Mainly due to insurmountable opposition from Republicans, bank lobbyists and regulatory agencies protecting their turf, some changes that looked achievable a year ago at the height of the financial crisis are no longer being discussed.
Here are some reform proposals being left on the shelf:
* FIXING FANNIE AND FREDDIE:
The two giants of U.S. mortgage finance -- Fannie Mae and Freddie Mac -- need a major overhaul. That much both political parties in Congress can agree on.
But the consensus pretty much ends there.
The Obama administration has said it will sketch out a reform plan for the two agencies soon, and House Financial Services Committee Chairman Barney Frank is beginning new discussions on the issue among his panel's members.
But fixing Fannie and Freddie is such a contentious problem that Democrats set it aside for the time being, excluding it from both the House and Senate regulation reform bills.
Fannie and Freddie together own or guarantee half of all U.S. mortgages. Both were seized by the U.S. government and put into conservatorship in September 2008.
* CONSOLIDATING BANK SUPERVISION:
A bold idea offered last year by Senate Banking Committee Chairman Christopher Dodd was to consolidate into one super-agency the bank regulation duties now scattered across several federal bureaucracies.
That idea is dead, after months of lobbying by banks and by the agencies that would have been superseded, including the Federal Reserve, the Comptroller of the Currency, and the Federal Deposit Insurance Corp.
Dodd wanted to create a new agency, the Financial Institutions Regulatory Administration, to supervise all banks and put an end to today's patchwork system stitched together over decades.
The House bill never contemplated such a plan.
The modest bill coming before a House-Senate conference committee this week changes little, other than closing the Office of Thrift Supervision -- a small step toward streamlining, but far short of Dodd's plan.
* MERGING SEC AND CFTC:
The Securities and Exchange Commission and the Commodity Futures Trading Commission regulate such closely linked markets that critics have long argued the two agencies should be one.
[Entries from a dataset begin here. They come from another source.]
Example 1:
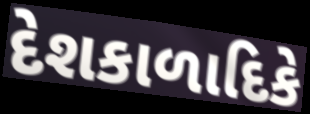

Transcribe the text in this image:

દેશકાળાદિકે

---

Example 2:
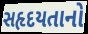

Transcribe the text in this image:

સહૃદયતાનો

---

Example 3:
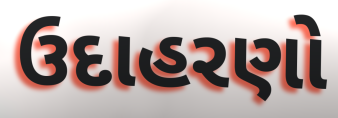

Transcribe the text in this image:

ઉદાહરણો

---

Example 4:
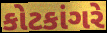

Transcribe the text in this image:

કોટકાંગરે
When the Obama administration took over in 2009 and the financial crisis was at its peak, a CFTC-SEC merger looked possible. But as Congress began hammering out a politically realistic set of reforms, the merger slipped from view.
Neither agency wanted it since it would threaten jobs and turf. Financial services industry lobbyists were divided.
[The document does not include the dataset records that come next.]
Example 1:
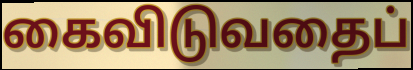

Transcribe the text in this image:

கைவிடுவதைப்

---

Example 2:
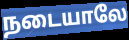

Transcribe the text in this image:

நடையாலே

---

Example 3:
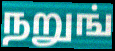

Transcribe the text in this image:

நறுங்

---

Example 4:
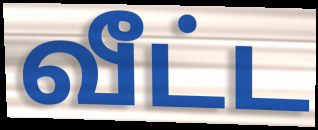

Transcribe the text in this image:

வீட்ட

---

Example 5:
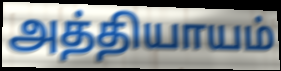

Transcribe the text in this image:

அத்தியாயம்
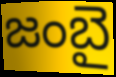
జంబై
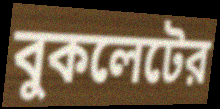
বুকলেটের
In the end, legislators said, in a perfect world the two agencies would be combined, but that just isn't Washington.
* MORTGAGE 'CRAMDOWN':
Under present law, bankruptcy courts may reduce many forms of debt for struggling borrowers -- including loans for a boat, car, vacation home or family farm -- but not for a primary residence.
In a proposal backed by homeowner activists and many Democrats, bankruptcy law would be rewritten to allow judges to change the terms of mortgages for distressed borrowers in bankruptcy court. Known as mortgage "cramdown," the idea is opposed by the banking industry and Republicans.
The House approved a "cramdown" measure in March 2009 over the objections of Republicans, but it died in the Senate.
Cramdown could help stem U.S. home foreclosures, its advocates say. Opponents say it would raise costs for everyone and divert capital from the mortgage debt market.
* USURY CAPS:
Some congressional Democrats want to cap credit card interest rates, but the idea is not included in either of the main House or Senate legislative packages.
Another bill offered in the Senate last year would cap rates at 36 percent for all consumer credit -- mortgages, payday loans, car title loans -- not just credit cards. It is not included in the two main legislative packages either.
Some states have usury laws. Both the main House and Senate reform packages have provisions saying how often and how far federal regulators may preempt, or block, state consumer protection laws, which can affect state usury statutes.